(EXERCISE DETAILS) Format the rows below as a Markdown table with the columns Number and Line, one numbered table row per line of text. Skip blank lines and leave the pictures out.

(SUPPLIED ENTRIES)
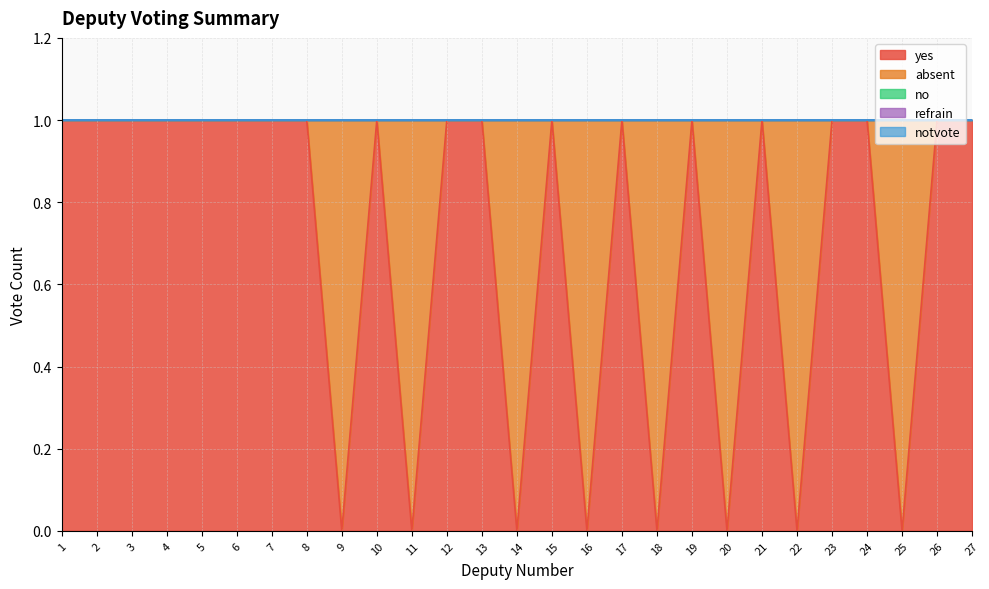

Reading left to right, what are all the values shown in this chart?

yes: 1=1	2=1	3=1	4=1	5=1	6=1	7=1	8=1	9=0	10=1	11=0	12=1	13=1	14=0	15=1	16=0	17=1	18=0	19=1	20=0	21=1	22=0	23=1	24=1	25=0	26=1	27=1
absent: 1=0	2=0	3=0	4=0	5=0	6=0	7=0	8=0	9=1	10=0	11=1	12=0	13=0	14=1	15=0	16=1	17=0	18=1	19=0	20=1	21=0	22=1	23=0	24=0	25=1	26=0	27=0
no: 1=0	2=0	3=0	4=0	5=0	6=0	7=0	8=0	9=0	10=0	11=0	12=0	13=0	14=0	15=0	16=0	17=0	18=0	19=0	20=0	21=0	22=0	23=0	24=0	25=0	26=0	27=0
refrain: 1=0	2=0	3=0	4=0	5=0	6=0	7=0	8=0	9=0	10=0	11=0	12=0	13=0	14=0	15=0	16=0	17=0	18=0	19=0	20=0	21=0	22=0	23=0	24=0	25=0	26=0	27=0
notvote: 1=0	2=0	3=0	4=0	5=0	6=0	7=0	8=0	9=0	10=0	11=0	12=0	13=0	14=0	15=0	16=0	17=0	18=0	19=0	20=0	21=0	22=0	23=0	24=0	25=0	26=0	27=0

(SOLUTION TO THIS EXERCISE)
| Number | Line |
|---|---|
| 1 | Reading left to right, what are all the values shown in this chart? |
| 2 | yes: 1=1	2=1	3=1	4=1	5=1	6=1	7=1	8=1	9=0	10=1	11=0	12=1	13=1	14=0	15=1	16=0	17=1	18=0	19=1	20=0	21=1	22=0	23=1	24=1	25=0	26=1	27=1 |
| 3 | absent: 1=0	2=0	3=0	4=0	5=0	6=0	7=0	8=0	9=1	10=0	11=1	12=0	13=0	14=1	15=0	16=1	17=0	18=1	19=0	20=1	21=0	22=1	23=0	24=0	25=1	26=0	27=0 |
| 4 | no: 1=0	2=0	3=0	4=0	5=0	6=0	7=0	8=0	9=0	10=0	11=0	12=0	13=0	14=0	15=0	16=0	17=0	18=0	19=0	20=0	21=0	22=0	23=0	24=0	25=0	26=0	27=0 |
| 5 | refrain: 1=0	2=0	3=0	4=0	5=0	6=0	7=0	8=0	9=0	10=0	11=0	12=0	13=0	14=0	15=0	16=0	17=0	18=0	19=0	20=0	21=0	22=0	23=0	24=0	25=0	26=0	27=0 |
| 6 | notvote: 1=0	2=0	3=0	4=0	5=0	6=0	7=0	8=0	9=0	10=0	11=0	12=0	13=0	14=0	15=0	16=0	17=0	18=0	19=0	20=0	21=0	22=0	23=0	24=0	25=0	26=0	27=0 |